What you should do> Your output should be the lines of the data that follow, reproduced exactly from the first through the line bearing "运行 Controller 的 main 方法，可以看到，已经成功运行了：".

[Items from a dataset]
=== Begin Enclosure ===

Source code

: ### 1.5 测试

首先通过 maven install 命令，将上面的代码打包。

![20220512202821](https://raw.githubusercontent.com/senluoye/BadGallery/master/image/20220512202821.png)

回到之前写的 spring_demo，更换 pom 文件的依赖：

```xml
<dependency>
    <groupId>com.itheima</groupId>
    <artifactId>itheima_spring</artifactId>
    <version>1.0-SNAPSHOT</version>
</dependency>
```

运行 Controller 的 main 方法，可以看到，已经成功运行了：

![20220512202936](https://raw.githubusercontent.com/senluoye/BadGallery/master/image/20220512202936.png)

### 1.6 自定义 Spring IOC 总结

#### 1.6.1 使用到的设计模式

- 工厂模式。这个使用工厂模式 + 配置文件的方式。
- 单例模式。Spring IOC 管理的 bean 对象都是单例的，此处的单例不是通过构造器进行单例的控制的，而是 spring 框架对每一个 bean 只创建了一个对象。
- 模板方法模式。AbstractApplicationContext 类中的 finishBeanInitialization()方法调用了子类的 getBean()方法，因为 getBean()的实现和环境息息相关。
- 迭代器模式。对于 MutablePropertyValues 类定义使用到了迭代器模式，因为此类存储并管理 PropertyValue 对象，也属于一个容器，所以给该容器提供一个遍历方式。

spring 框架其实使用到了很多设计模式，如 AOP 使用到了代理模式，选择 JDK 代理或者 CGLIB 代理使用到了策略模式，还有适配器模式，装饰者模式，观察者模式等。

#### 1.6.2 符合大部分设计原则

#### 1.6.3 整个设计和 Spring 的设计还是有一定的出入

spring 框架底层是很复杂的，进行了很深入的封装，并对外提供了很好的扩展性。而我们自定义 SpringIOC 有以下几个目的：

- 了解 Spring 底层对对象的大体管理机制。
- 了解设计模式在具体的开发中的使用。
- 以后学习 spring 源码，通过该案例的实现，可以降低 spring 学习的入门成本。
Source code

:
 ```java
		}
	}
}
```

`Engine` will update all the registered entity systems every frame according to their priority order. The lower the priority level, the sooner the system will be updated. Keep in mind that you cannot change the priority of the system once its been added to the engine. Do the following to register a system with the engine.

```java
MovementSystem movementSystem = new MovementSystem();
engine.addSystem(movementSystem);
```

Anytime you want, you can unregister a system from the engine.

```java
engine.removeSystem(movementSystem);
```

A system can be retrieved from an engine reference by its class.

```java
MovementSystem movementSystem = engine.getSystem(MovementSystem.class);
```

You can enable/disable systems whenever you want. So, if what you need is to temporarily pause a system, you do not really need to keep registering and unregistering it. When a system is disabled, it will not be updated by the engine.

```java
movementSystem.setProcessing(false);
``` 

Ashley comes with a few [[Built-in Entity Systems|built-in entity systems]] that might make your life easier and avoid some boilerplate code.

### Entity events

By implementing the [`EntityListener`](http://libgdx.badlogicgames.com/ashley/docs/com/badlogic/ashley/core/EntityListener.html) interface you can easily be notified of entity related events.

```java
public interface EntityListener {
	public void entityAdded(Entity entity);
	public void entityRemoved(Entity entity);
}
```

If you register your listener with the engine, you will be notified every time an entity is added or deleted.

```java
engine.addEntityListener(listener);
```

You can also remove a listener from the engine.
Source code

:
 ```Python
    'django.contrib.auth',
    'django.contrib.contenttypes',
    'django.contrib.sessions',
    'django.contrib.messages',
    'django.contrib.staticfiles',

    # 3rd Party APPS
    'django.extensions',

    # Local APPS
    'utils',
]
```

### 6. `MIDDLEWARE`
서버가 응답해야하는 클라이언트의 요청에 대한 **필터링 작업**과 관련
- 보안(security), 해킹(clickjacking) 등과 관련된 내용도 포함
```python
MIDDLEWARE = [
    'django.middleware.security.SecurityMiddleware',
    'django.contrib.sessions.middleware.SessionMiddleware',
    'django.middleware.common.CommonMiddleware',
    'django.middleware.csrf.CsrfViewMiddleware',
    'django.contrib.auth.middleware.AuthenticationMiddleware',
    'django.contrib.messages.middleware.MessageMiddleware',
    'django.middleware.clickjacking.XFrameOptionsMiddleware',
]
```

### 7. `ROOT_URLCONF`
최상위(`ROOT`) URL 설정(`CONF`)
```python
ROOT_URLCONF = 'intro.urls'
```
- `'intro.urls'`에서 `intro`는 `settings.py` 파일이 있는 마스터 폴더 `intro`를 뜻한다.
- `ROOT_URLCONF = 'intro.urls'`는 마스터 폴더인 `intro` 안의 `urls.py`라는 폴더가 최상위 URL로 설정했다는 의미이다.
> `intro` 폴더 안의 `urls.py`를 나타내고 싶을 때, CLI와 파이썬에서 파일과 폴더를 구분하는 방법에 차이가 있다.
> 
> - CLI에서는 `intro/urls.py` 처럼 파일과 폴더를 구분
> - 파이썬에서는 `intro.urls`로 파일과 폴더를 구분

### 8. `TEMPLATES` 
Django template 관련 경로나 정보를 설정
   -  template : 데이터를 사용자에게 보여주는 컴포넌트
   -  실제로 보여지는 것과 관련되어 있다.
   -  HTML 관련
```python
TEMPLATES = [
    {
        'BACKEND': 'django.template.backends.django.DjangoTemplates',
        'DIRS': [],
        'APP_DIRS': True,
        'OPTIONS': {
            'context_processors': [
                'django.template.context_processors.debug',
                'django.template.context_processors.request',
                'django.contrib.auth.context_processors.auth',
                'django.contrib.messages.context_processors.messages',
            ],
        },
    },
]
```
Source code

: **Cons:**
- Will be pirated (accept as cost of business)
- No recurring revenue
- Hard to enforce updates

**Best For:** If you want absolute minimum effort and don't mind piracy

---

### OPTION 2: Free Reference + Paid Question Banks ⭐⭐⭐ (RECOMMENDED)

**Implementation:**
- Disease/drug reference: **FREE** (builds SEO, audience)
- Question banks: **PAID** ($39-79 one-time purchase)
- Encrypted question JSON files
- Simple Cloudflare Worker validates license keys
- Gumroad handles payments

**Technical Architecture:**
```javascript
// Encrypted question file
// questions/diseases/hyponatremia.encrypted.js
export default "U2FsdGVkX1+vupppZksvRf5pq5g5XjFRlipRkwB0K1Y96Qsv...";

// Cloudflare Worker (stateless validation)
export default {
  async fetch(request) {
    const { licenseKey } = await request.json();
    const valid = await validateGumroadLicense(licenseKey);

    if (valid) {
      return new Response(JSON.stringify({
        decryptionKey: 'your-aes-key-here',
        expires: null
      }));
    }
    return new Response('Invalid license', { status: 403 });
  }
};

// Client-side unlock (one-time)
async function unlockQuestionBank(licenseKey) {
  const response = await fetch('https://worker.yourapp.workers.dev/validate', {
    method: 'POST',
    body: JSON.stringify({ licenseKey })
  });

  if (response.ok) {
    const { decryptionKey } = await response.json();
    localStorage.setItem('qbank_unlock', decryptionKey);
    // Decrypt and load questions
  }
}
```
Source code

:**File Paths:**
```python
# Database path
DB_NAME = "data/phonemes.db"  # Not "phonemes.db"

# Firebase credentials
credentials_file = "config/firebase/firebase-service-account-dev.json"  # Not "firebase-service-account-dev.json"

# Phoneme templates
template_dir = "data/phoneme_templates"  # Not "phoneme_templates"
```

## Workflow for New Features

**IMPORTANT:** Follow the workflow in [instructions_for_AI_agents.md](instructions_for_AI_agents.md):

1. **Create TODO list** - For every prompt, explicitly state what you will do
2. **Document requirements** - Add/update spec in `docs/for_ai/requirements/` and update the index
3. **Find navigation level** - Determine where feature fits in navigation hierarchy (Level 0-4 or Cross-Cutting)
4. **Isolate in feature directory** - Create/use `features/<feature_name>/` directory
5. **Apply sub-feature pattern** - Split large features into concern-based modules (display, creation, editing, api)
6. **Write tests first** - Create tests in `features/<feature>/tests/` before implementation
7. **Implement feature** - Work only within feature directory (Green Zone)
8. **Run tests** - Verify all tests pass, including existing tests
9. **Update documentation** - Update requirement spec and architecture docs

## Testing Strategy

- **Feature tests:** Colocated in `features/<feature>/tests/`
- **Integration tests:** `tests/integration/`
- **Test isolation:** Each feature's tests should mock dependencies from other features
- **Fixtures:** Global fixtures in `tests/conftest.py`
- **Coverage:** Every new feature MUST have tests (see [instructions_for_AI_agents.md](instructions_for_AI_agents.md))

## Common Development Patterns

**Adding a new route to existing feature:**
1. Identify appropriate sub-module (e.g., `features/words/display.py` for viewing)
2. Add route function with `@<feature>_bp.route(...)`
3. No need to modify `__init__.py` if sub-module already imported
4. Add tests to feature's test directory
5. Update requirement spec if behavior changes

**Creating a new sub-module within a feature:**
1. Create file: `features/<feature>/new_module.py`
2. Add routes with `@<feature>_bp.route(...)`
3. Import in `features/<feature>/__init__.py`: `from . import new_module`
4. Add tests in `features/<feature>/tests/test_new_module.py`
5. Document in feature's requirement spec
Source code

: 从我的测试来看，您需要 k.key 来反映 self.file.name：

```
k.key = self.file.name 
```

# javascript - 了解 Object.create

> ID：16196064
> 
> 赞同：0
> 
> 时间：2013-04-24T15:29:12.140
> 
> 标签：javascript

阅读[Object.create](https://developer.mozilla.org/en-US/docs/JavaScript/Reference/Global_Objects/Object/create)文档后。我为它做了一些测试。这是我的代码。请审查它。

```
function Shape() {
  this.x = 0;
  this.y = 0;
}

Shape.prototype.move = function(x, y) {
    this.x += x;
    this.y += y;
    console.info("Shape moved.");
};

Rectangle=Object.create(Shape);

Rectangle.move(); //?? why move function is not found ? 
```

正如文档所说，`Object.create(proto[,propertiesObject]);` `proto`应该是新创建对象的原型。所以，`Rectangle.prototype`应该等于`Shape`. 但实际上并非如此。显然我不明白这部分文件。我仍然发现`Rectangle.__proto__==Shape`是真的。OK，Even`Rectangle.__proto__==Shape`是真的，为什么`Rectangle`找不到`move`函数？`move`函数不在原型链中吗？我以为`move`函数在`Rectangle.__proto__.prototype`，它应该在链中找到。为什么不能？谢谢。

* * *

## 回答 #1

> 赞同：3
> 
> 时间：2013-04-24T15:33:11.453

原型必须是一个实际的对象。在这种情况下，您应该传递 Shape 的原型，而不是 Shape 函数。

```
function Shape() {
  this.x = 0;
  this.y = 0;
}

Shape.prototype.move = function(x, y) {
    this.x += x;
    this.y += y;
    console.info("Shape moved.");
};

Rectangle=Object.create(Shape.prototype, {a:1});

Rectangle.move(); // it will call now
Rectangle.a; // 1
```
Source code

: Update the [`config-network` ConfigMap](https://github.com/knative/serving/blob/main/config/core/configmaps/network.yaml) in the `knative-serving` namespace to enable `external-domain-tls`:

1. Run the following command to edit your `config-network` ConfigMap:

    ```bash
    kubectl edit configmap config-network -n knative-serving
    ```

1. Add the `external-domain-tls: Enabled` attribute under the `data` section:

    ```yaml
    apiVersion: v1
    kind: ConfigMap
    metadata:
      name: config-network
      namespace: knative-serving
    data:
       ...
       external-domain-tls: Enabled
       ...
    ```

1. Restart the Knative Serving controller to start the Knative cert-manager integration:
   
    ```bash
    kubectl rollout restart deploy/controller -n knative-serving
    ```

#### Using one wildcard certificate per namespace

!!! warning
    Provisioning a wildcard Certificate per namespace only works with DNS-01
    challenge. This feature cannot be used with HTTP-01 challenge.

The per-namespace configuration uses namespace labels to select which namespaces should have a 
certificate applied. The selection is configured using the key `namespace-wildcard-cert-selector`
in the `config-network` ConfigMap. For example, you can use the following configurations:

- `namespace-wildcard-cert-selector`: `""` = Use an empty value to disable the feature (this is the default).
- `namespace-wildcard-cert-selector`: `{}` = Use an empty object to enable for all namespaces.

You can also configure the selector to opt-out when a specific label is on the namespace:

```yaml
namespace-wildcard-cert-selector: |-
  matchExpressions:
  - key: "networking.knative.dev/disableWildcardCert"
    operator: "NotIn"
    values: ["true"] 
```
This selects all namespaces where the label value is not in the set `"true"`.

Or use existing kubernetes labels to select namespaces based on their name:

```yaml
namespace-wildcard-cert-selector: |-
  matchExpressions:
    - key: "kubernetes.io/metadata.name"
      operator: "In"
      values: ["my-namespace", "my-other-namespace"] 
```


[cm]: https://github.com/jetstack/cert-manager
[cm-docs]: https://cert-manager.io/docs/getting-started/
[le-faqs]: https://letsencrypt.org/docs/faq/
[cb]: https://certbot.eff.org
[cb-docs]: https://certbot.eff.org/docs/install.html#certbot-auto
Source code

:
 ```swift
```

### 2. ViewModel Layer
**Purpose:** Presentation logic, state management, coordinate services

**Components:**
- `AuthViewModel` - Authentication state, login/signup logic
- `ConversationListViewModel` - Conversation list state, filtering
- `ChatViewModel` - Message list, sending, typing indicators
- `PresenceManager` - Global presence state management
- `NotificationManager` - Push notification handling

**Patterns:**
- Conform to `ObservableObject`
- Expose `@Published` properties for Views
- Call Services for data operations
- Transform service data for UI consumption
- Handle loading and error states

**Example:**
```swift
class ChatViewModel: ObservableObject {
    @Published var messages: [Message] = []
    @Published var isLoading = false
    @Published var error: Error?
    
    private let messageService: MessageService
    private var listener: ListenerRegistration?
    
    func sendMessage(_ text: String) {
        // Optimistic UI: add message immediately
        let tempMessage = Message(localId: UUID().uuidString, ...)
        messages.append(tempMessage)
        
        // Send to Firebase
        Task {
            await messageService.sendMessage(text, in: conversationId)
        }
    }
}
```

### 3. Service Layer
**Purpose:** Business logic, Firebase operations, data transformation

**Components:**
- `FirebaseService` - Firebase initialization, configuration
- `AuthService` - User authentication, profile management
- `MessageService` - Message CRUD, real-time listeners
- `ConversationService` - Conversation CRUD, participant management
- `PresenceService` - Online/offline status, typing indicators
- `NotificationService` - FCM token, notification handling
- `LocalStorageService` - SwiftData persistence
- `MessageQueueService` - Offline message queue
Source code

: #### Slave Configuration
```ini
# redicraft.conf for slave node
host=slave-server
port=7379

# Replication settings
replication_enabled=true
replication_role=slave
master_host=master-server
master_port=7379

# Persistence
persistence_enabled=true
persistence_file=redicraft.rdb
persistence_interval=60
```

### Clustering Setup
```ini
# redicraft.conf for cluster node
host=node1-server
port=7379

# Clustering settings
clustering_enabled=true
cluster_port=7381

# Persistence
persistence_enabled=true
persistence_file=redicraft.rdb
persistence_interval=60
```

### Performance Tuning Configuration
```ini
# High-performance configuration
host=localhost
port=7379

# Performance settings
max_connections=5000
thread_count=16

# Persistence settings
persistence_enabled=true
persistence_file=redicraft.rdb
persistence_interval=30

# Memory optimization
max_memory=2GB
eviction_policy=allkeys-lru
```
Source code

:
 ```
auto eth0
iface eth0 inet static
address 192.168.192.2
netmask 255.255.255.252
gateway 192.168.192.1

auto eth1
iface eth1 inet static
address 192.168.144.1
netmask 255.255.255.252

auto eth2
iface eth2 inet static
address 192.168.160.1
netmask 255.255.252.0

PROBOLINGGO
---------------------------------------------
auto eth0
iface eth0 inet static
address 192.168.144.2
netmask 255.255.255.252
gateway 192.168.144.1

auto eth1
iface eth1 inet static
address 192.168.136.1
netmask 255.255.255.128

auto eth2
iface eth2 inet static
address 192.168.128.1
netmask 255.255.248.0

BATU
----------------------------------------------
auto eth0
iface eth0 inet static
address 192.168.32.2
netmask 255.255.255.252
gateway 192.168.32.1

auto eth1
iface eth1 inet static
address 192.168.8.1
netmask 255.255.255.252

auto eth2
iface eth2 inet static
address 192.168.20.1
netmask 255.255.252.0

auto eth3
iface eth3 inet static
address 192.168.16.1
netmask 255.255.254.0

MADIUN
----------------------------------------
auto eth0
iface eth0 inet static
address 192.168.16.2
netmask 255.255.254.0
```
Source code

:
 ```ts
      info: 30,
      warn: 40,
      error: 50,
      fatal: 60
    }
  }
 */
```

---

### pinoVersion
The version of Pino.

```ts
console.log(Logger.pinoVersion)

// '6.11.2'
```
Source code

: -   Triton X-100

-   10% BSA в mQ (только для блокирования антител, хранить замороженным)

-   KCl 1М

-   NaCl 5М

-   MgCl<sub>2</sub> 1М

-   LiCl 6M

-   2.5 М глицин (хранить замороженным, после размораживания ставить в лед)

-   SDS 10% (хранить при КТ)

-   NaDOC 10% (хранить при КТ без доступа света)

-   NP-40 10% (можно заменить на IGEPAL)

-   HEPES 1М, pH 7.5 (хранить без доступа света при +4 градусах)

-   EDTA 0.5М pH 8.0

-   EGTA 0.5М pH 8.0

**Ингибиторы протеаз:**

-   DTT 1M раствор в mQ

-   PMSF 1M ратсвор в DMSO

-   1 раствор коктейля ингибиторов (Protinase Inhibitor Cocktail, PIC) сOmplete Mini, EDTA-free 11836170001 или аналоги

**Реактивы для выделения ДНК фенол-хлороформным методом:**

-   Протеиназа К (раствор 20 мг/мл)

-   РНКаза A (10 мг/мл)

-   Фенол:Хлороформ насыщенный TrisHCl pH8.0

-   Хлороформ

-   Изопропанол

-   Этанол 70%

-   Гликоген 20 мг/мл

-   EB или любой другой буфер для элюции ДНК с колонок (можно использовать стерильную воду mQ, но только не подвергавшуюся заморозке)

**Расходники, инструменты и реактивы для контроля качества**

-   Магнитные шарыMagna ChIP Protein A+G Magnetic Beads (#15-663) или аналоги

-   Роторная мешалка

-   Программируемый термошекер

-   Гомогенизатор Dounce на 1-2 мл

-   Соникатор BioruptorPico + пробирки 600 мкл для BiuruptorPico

=== End Enclosure ===

Expected answer>
Source code

: ### 1.5 测试

首先通过 maven install 命令，将上面的代码打包。

![20220512202821](https://raw.githubusercontent.com/senluoye/BadGallery/master/image/20220512202821.png)

回到之前写的 spring_demo，更换 pom 文件的依赖：

```xml
<dependency>
    <groupId>com.itheima</groupId>
    <artifactId>itheima_spring</artifactId>
    <version>1.0-SNAPSHOT</version>
</dependency>
```

运行 Controller 的 main 方法，可以看到，已经成功运行了：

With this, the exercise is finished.